We have come a long way in our investigation of rippling: from the observation of a common pattern in structural induction proofs, to a new paradigm in proof search. Firstly, we noted that this common pattern could be enforced, rather than merely observed, by inserting meta-level annotations into object-level formulas. These annotations – wave-holes and wave-fronts – marked those parts of formulas that were to be preserved and moved, respectively. Ensuring that rewriting respected these annotations enforced additional constraints during proof search: restricting that search to those parts of the search space that made progress towards using the induction hypothesis to prove the induction conclusion.

Secondly, experimental exploration with these annotations suggested a wealth of ways to extend and generalize the original idea beyond simple structural inductions to more complex forms of induction and to many other kinds of proof.

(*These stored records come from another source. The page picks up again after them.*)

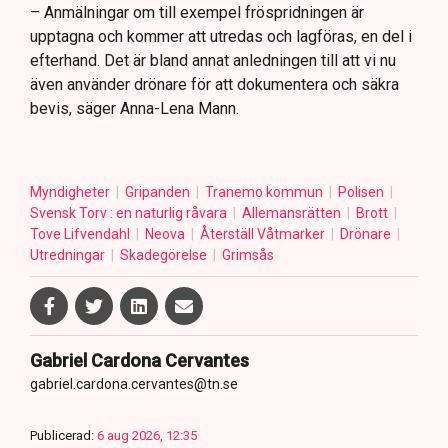
– Anmälningar om till exempel fröspridningen är
upptagna och kommer att utredas och lagföras, en del i
efterhand. Det är bland annat anledningen till att vi nu
även använder drönare för att dokumentera och säkra
bevis, säger Anna-Lena Mann.
Myndigheter
Gripanden
Tranemo kommun
Polisen
Svensk Torv : en naturlig råvara
Allemansrätten
Brott
Tove Lifvendahl
Neova
Återställ Våtmarker
Drönare
Utredningar
Skadegörelse
Grimsås
Gabriel Cardona Cervantes
gabriel.cardona.cervantes@tn.se
Publicerad:
6 aug 2026, 12:35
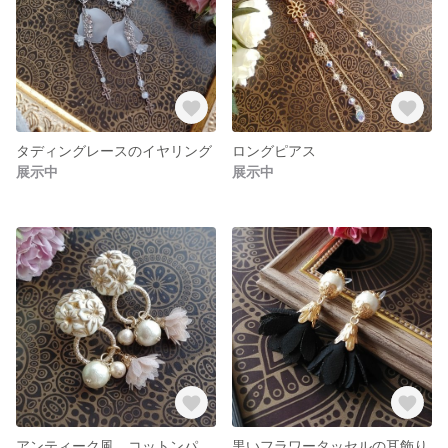
タディングレースのイヤリング
ロングピアス
展示中
展示中
アンティーク風 コットンパールのイヤリング
黒いフラワータッセルの耳飾り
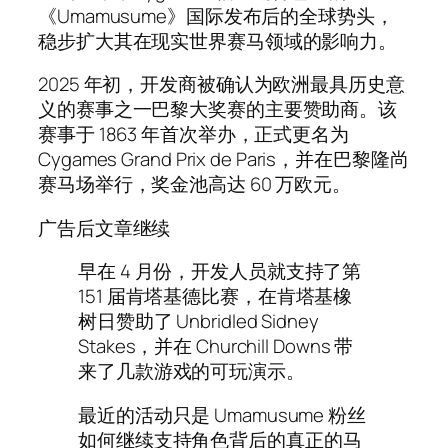
《Umamusume》国际发布后的全球势头，
稳步扩大其在现实世界赛马领域的影响力。
2025 年初，开发商被确认为欧洲最具历史意
义的赛事之一巴黎大奖赛的主要赞助商。该
赛事于 1863 年首次举办，正式更名为
Cygames Grand Prix de Paris，并在巴黎隆尚
赛马场举行，奖金池高达 60 万欧元。
广告后文章继续
早在 4 月份，开发人员就支持了第
151 届肯塔基德比赛，在肯塔基橡
树日赞助了 Unbridled Sidney
Stakes，并在 Churchill Downs 带
来了几款游戏的可玩演示。
最近的活动只是 Umamusume 粉丝
如何继续支持角色背后的真正的马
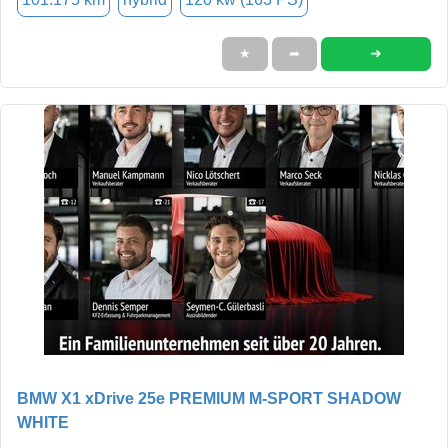
➜
★
➦
BMW X1 xDrive 25e PREMIUM M-SPORT SHADOW
WHITE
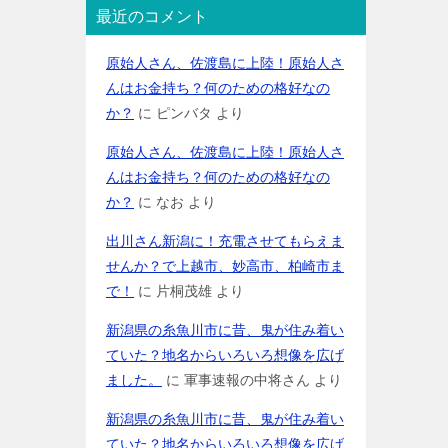
最近のコメント
原始人さん、佐渡島に上陸！原始人さ
んはお金持ち？何のための格好なの
か？
に
ピンバタ
より
原始人さん、佐渡島に上陸！原始人さ
んはお金持ち？何のための格好なの
か？
に
なお
より
出川さん新潟に！充電させてもらえま
せんか？で上越市、妙高市、柏崎市ま
で！
に
片桐茂雄
より
新潟県の糸魚川市に昔、鬼が住み着い
ていた？地名からいろいろ想像を広げ
ました。
に
軍事速報の中将さん
より
新潟県の糸魚川市に昔、鬼が住み着い
ていた？地名からいろいろ想像を広げ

Indeed, whenever proving a goal using one or more structurally similar “givens”, rippling could help guide the proof through a potential combinatorial explosion towards a successful conclusion with little or no search.

Thirdly, since rippling imposes such strong expectations on the structure of a proof, any failure of rippling can be analyzed to suggest how to patch an initially failed proof attempt. This productive use of failure often suggests proof patches that had previously been thought beyond the ability of automated reasoners: so-called, “eureka” steps. These may include, for instance, the suggestion of a novel induction rule, a new lemma, a generalization of the original conjecture, or a case split.